And I find that you have no evident skills. That doesn't sound very
successful to me.

Interestingly, so far at least, I find my electronic skills keep
getting better as I age. I seem to be integrating more aspects of the
science, and especially I'm better at architecture-level design, the
big-picture signals-systems-analog-FPGA-software thing. So I meet with
customers, define products, quantify the specs, write the manuals, do
tests/breadboards/simulations if any, draw the schematic, do some but
not all of the PCB layout, write the firmware, make it work, and price
and help sell it. Lately I do delegate the detailed PCB layout, the
FPGA design, the test set/test software, the Autocad/Solidworks
mechanical details, and lately, on some products the firmware.

On some products, I only get involved at the architecture and review
levels, and of course get pulled in when things go wrong. I need to
let the kids do some on their own.

It *won't* break my heart to get out of the firmware part entirely -
it's tedious - but I do have to write a very detailed firmware design
spec, all the way down to algorithms, math formats, flow charts, and
timing requirements. It's shocking how little "programmers" generally
know about math and control theory and how long it actually takes for
code to execute. I'm lucky to have found a guy who is a great
programmer and an electronics hobbyist who actually knows one end of
an oscilloscope probe from the other.

Please tell us what you do.

Stored data ::
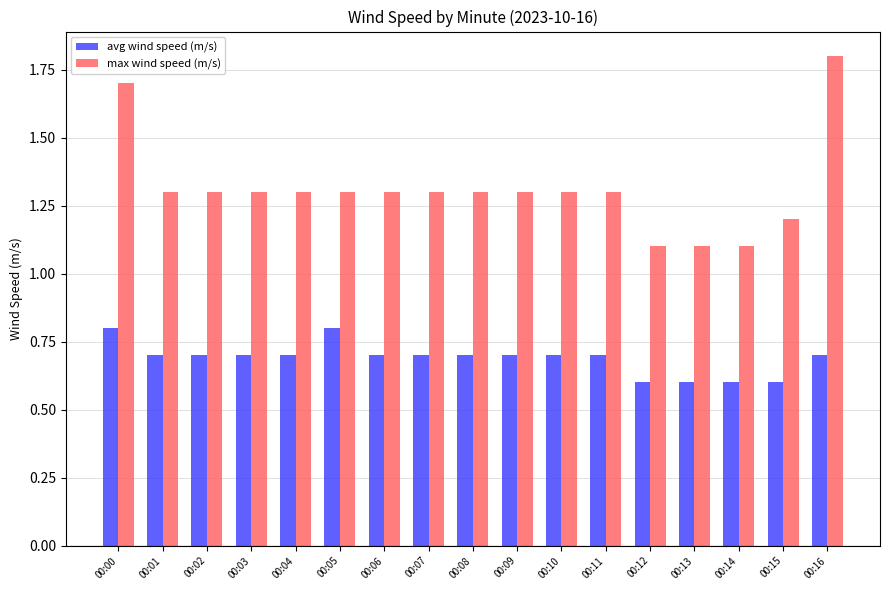

Which category has the highest value across all series?

00:16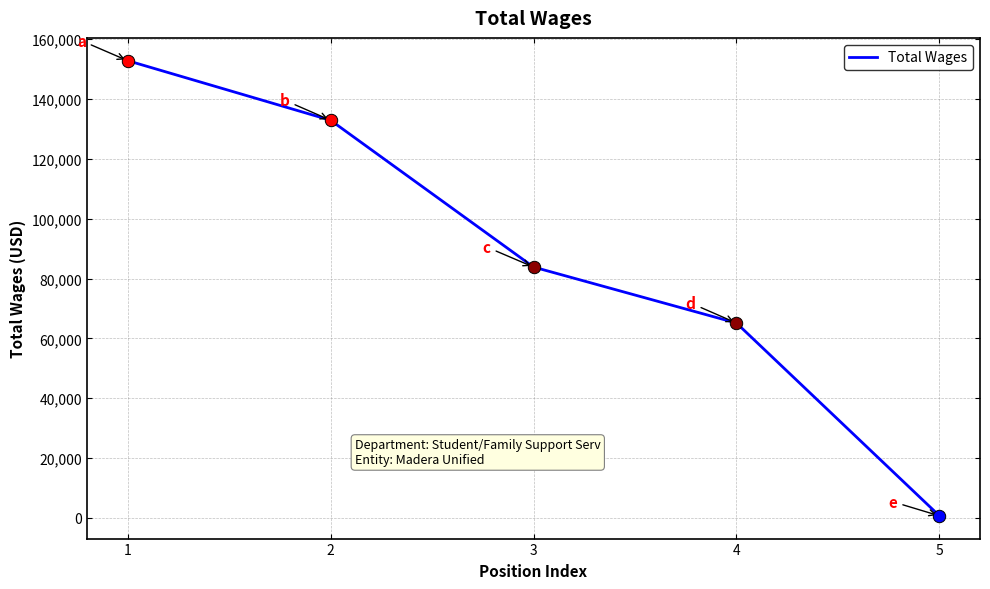

What is the ratio of the value at 3 to the value at 1?

0.5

Prompt ::
Copy out the full post on electronics design work word for word. Rely only on the text; the lines play no part here.

Response below ::
And I find that you have no evident skills. That doesn't sound very
successful to me.

Interestingly, so far at least, I find my electronic skills keep
getting better as I age. I seem to be integrating more aspects of the
science, and especially I'm better at architecture-level design, the
big-picture signals-systems-analog-FPGA-software thing. So I meet with
customers, define products, quantify the specs, write the manuals, do
tests/breadboards/simulations if any, draw the schematic, do some but
not all of the PCB layout, write the firmware, make it work, and price
and help sell it. Lately I do delegate the detailed PCB layout, the
FPGA design, the test set/test software, the Autocad/Solidworks
mechanical details, and lately, on some products the firmware.

On some products, I only get involved at the architecture and review
levels, and of course get pulled in when things go wrong. I need to
let the kids do some on their own.

It *won't* break my heart to get out of the firmware part entirely -
it's tedious - but I do have to write a very detailed firmware design
spec, all the way down to algorithms, math formats, flow charts, and
timing requirements. It's shocking how little "programmers" generally
know about math and control theory and how long it actually takes for
code to execute. I'm lucky to have found a guy who is a great
programmer and an electronics hobbyist who actually knows one end of
an oscilloscope probe from the other.

Please tell us what you do.